Docket: 97-3304(IT)G
|
BETWEEN:
|
SATISH KUMAR,
|
Appellant,
|
and
|
|
HER MAJESTY THE QUEEN,
|
Respondent.
|
____________________________________________________________________
Motion heard ex parte on July 20, 2004, at
Sydney, Nova Scotia,
By: The Honourable Justice E.A. Bowie
|
|
Appearance:
|
|
For the
Appellant:
|
The Appellant
himself
|
|
____________________________________________________________________
ORDER
Upon motion by the
Appellant for an Order under Rule 172.4 of the Tax Court of
Canada Rules (General Procedure) that would require the Minister of
National Revenue or its legal counsel, Mr. John Smithers, to show cause why
they ought not to be held in contempt of Court.
And upon reading the
affidavit of the Appellant, and hearing the submissions of the Appellant;
It is ordered that the
motion is dismissed.
Signed at Ottawa,
Canada, this 23rd day of July, 2004.
Bowie
J.
Citation: 2004TCC521
|
Date: 20040723
|
Docket: 97-3304(IT)G
|
BETWEEN:
|
SATISH KUMAR,
|
Appellant,
|
and
|
|
HER MAJESTY THE QUEEN,
|
Respondent.
|
REASONS FOR ORDER
Bowie J.
[1] This
matter has a long history. Mr. Kumar's appeals from his reassessments under the
Income Tax Act for 1992, 1993 and 1994 were begun in 1997. The trial
took place before a judge of this Court on July 14, 1999. At the conclusion the
trial Judge allowed the appeals, giving oral Reasons for Judgment. On August 3,
1999, he issued his formal written Judgment, which allowed the appeals and
referred the reassessments back to the Minister of National Revenue for
reconsideration and reassessment. It specified the amounts that were to be
added to the Appellant's non-capital losses for 1992 and 1994, and deducted
from his income for 1993. The Appellant took the position, which he maintains
to this day, that the Judgment did not conform to the Reasons given orally by
the trial Judge at the end of the trial, and that the Judge had intended to
give him an additional increment to his 1994 loss and a further deduction from
his 1993 profit. The Appellant applied under the slip rule to have the Judgment
amended. The trial judge dismissed the motion. The Appellant did not appeal
from either the trial Judgment or the Order dismissing the motion to amend it.
[2] Now,
some five years later, the Appellant moves for an Order under Rule 172.4
of the Tax Court of Canada Rules (General Procedure) that would require
"the Minister of National Revenue or their [sic] legal counsel, Mr.
John Smithers" to show cause why they ought not to be held in contempt of
Court. The Appellant advanced three reasons why I should make such an Order.
[3] The
first submission is that an officer of the Canada Revenue Agency (as it is now known) committed perjury
at the trial by providing false evidence. The second is that "CCRA
ignored" a status hearing Order made on November 24, 1998 that required
examinations for discovery to be completed by February 1, 1998. The third is
that when CRA reassessed the Appellant to implement the Judgment of August 3,
1999, it issued assessments that are not, according to the Appellant, in
conformity with the oral Reasons for Judgment that had been delivered at the
end of the trial. Instead, they conform to the Judgment issued on August 3,
1999.

**Task requirements:**
1: In the tax court order, update the passage that begins at the words "And upon reading" and ends after "of July, 2004.", changing "dismissed" to "allowed".
2: Condense the tax court reasons paragraph starting "This matter has a long history" into a bulleted list that keeps its main facts.

**Dataset extract:**

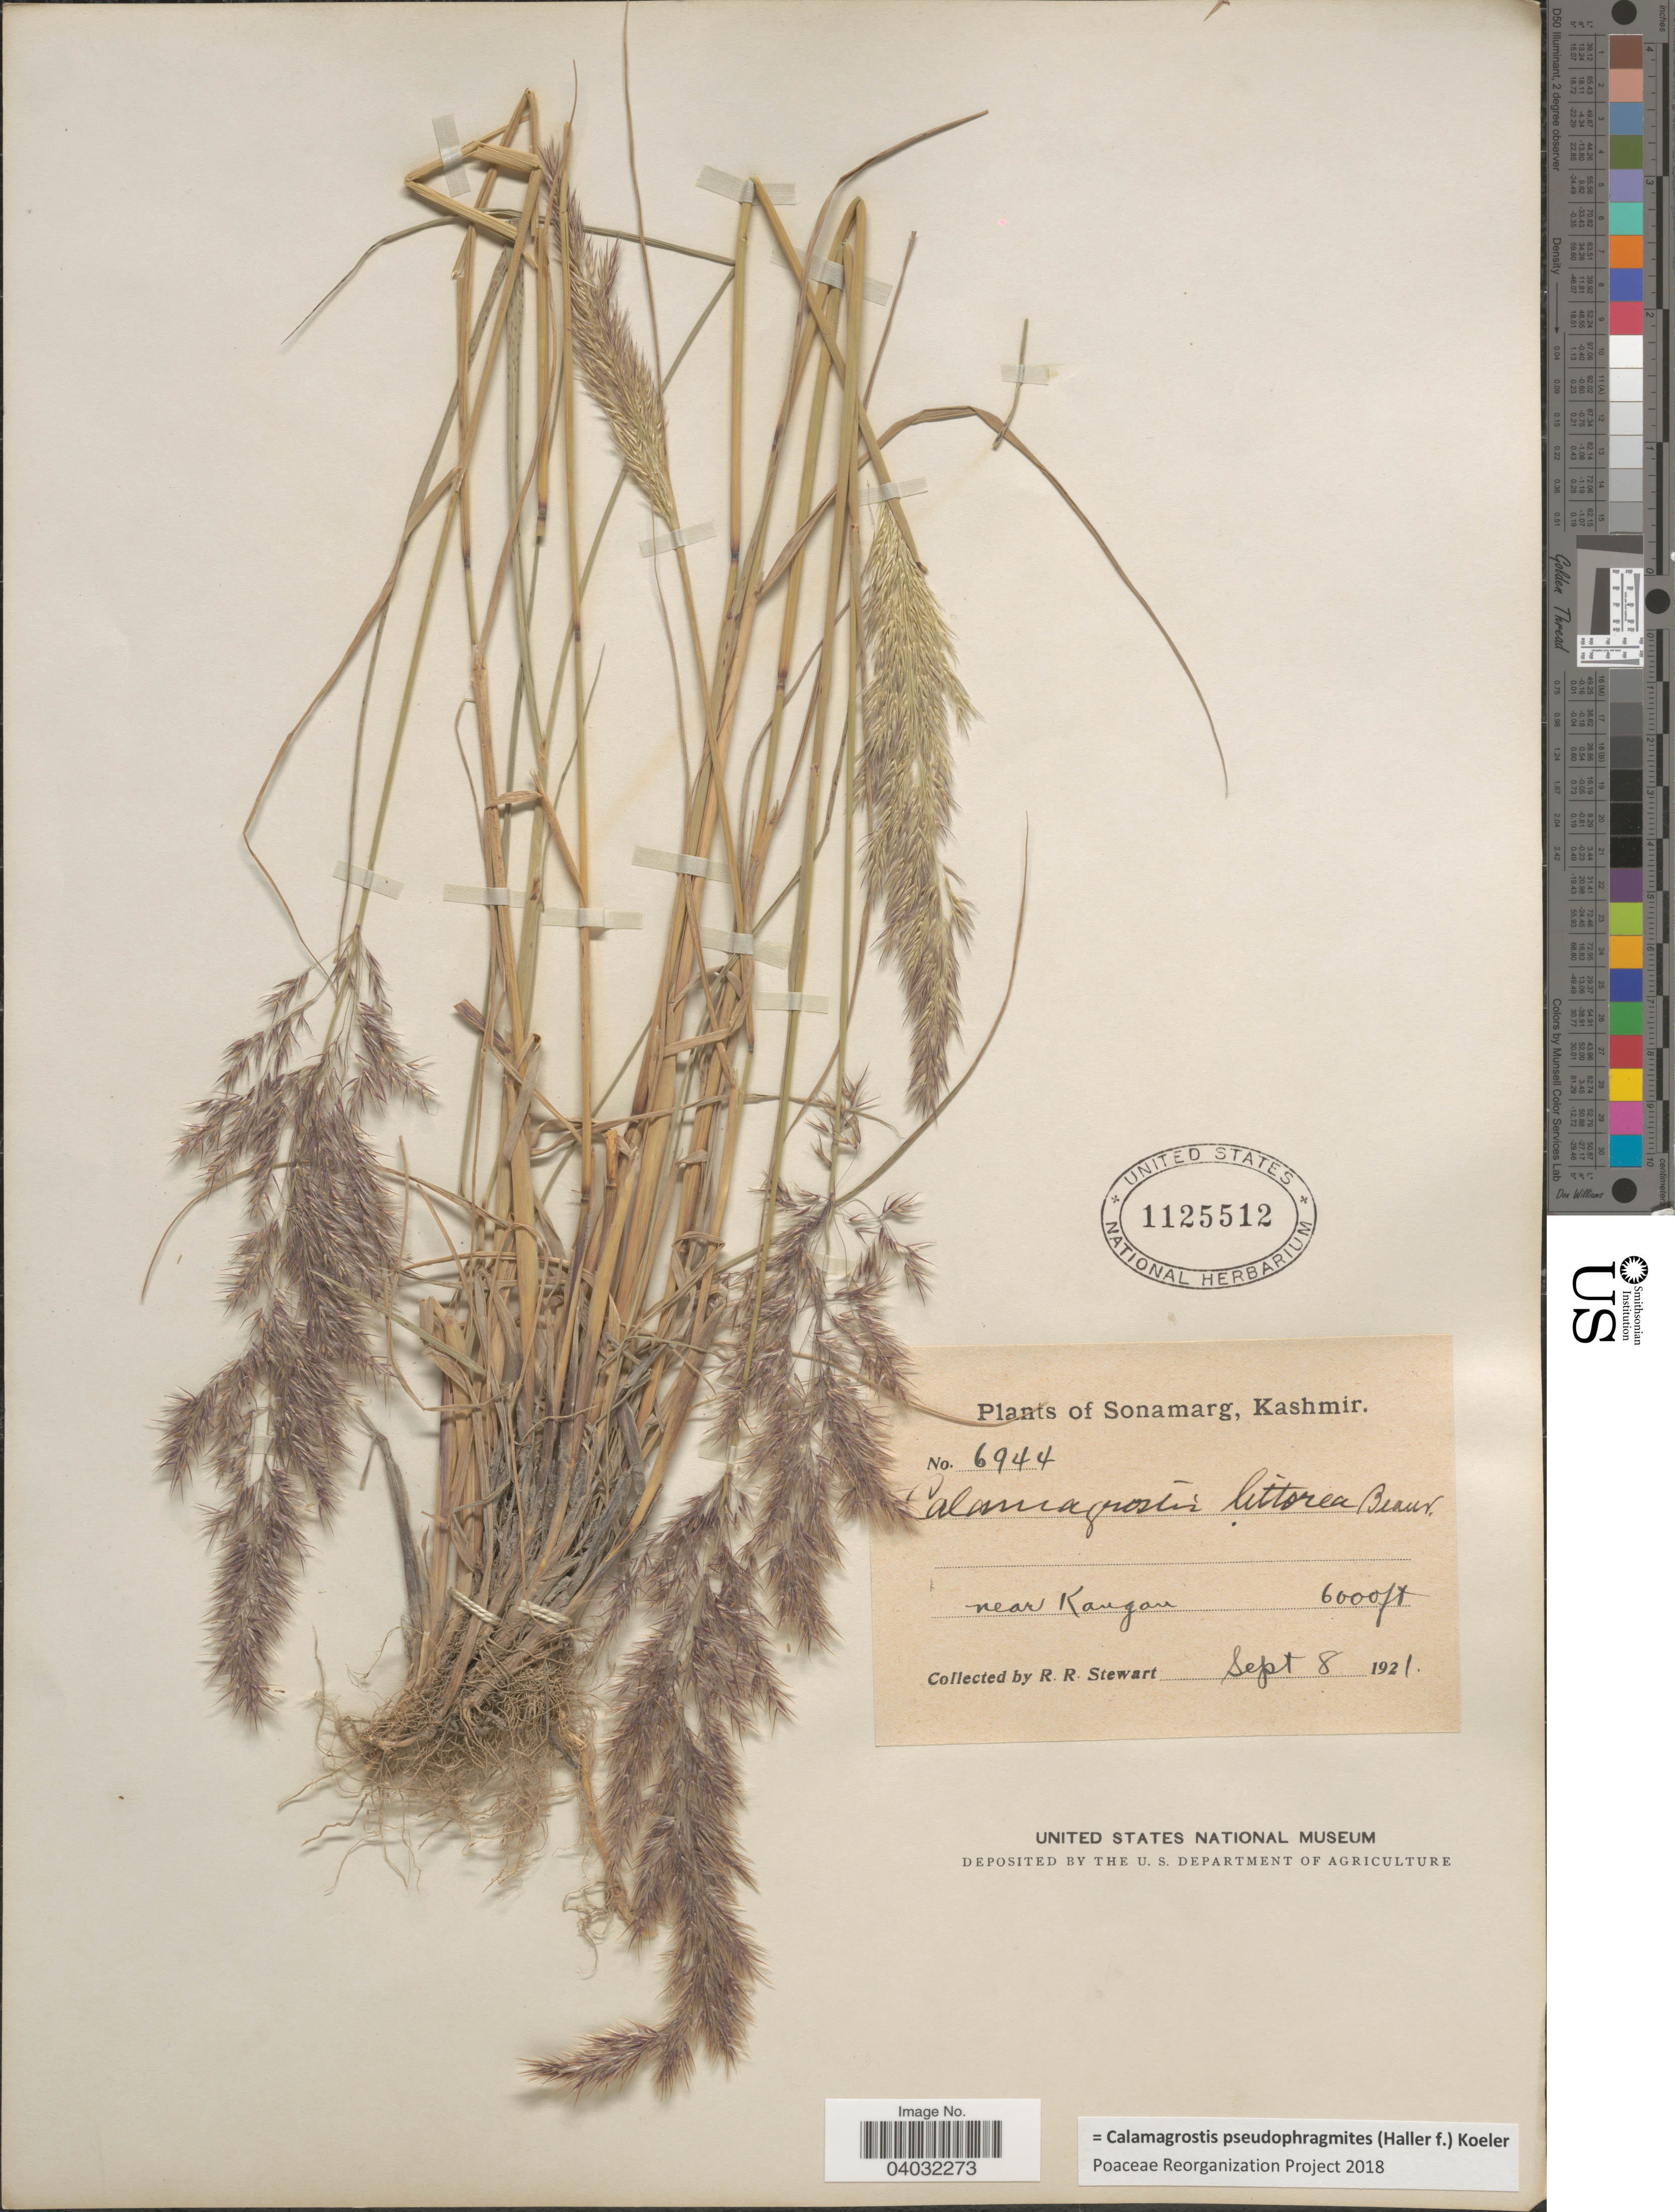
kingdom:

**Outputs:**
1:
And upon reading the
affidavit of the Appellant, and hearing the submissions of the Appellant;
It is ordered that the
motion is allowed.
Signed at Ottawa,
Canada, this 23rd day of July, 2004.

2:
- Mr. Kumar's appeals from his reassessments under the Income Tax Act for 1992, 1993 and 1994 began in 1997.
- The trial took place on July 14, 1999, and the trial Judge allowed the appeals with oral Reasons for Judgment.
- The formal written Judgment of August 3, 1999 referred the reassessments back to the Minister of National Revenue. It specified amounts to be added to non-capital losses for 1992 and 1994 and deducted from 1993 income.
- The Appellant maintains that the Judgment did not conform to the oral Reasons. In his view, the Judge intended a further increase to his 1994 loss and a further deduction from his 1993 profit.
- The trial judge dismissed his slip-rule motion to amend the Judgment.
- He appealed neither the Judgment nor the Order dismissing that motion.